| INPUT |
------------------------------------------------

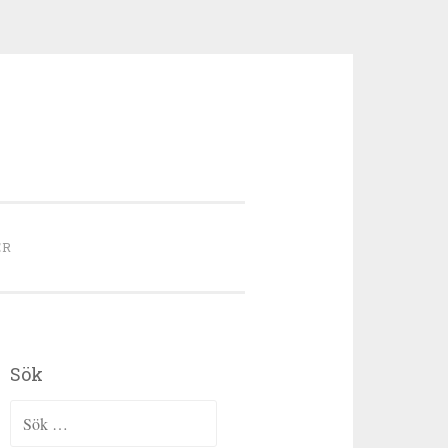
ER
Sök
Sök efter:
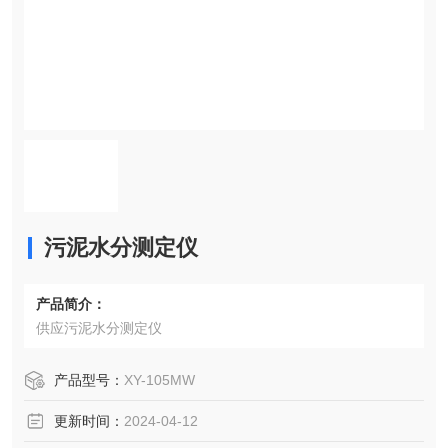
污泥水分测定仪
产品简介：
供应污泥水分测定仪
产品型号：
XY-105MW
更新时间：
2024-04-12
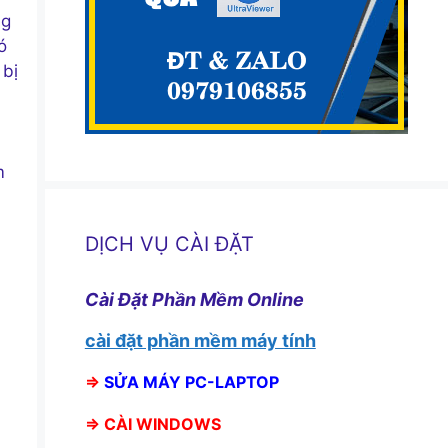
ng
ó
 bị
m
DỊCH VỤ CÀI ĐẶT
Cài Đặt Phần Mềm Online
cài đặt phần mềm máy tính
⇒
SỬA MÁY PC-LAPTOP
⇒
CÀI WINDOWS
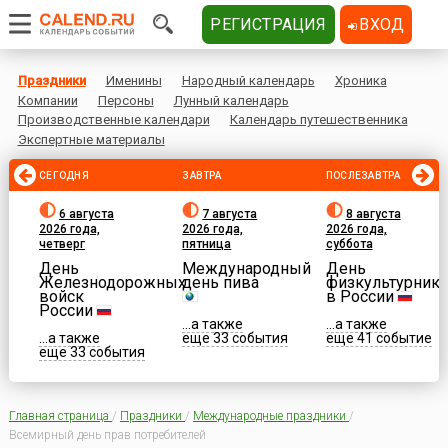
РЕГИСТРАЦИЯ
ВХОД
Праздники
Именины
Народный календарь
Хроника
Компании
Персоны
Лунный календарь
Производственные календари
Календарь путешественника
Экспертные материалы
СЕГОДНЯ
ЗАВТРА
ПОСЛЕЗАВТРА
6 августа
7 августа
8 августа
2026 года,
2026 года,
2026 года,
четверг
пятница
суббота
День
Международный
День
Железнодорожных
день пива
физкультурника
войск
в России
России
...а также
...а также
...а также
еще 33 события
еще 41 событие
еще 33 события
Главная страница
/
Праздники
/
Международные праздники
/
Всемирный день прав потребителей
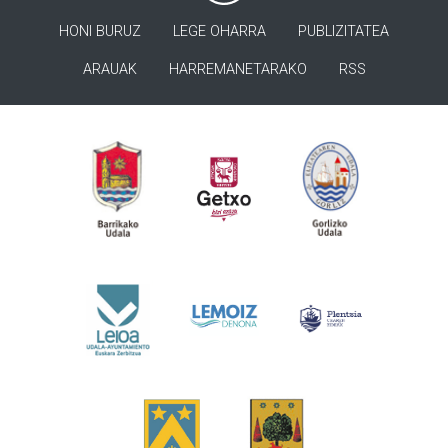
HONI BURUZ
LEGE OHARRA
PUBLIZITATEA
ARAUAK
HARREMANETARAKO
RSS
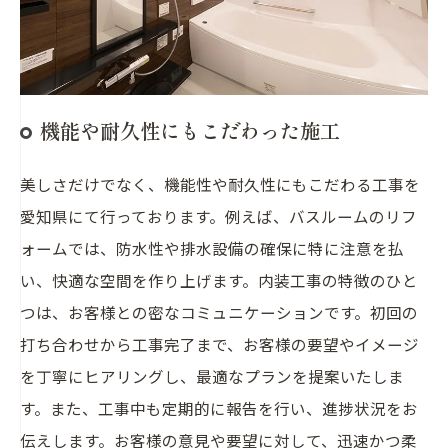
機能や耐久性にもこだわった施工
美しさだけでなく、機能性や耐久性にもこだわる工事を
愛知県にて行っております。例えば、バスルームのリフ
ォームでは、防水性や排水設備の確保に特に注意を払
い、快適な空間を作り上げます。内装工事の特徴のひと
つは、お客様との密なコミュニケーションです。初回の
打ち合わせから工事完了まで、お客様の要望やイメージ
を丁寧にヒアリングし、最適なプランを提案いたしま
す。また、工事中も定期的に報告を行い、進捗状況をお
伝えします。お客様の意見や要望に対して、迅速かつ柔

------------------------------------------------

| EXERCISE |
Retype the text read from every one of the records above, character for character, and leave the pictures out of your answer.

| OUTPUT |
ER
Sök
Sök efter:
污泥水分测定仪
产品简介：
供应污泥水分测定仪
产品型号：
XY-105MW
更新时间：
2024-04-12
ng
ó
 bị
m
DỊCH VỤ CÀI ĐẶT
Cài Đặt Phần Mềm Online
cài đặt phần mềm máy tính
⇒
SỬA MÁY PC-LAPTOP
⇒
CÀI WINDOWS
РЕГИСТРАЦИЯ
ВХОД
Праздники
Именины
Народный календарь
Хроника
Компании
Персоны
Лунный календарь
Производственные календари
Календарь путешественника
Экспертные материалы
СЕГОДНЯ
ЗАВТРА
ПОСЛЕЗАВТРА
6 августа
7 августа
8 августа
2026 года,
2026 года,
2026 года,
четверг
пятница
суббота
День
Международный
День
Железнодорожных
день пива
физкультурника
войск
в России
России
...а также
...а также
...а также
еще 33 события
еще 41 событие
еще 33 события
Главная страница
/
Праздники
/
Международные праздники
/
Всемирный день прав потребителей
HONI BURUZ
LEGE OHARRA
PUBLIZITATEA
ARAUAK
HARREMANETARAKO
RSS
機能や耐久性にもこだわった施工
美しさだけでなく、機能性や耐久性にもこだわる工事を
愛知県にて行っております。例えば、バスルームのリフ
ォームでは、防水性や排水設備の確保に特に注意を払
い、快適な空間を作り上げます。内装工事の特徴のひと
つは、お客様との密なコミュニケーションです。初回の
打ち合わせから工事完了まで、お客様の要望やイメージ
を丁寧にヒアリングし、最適なプランを提案いたしま
す。また、工事中も定期的に報告を行い、進捗状況をお
伝えします。お客様の意見や要望に対して、迅速かつ柔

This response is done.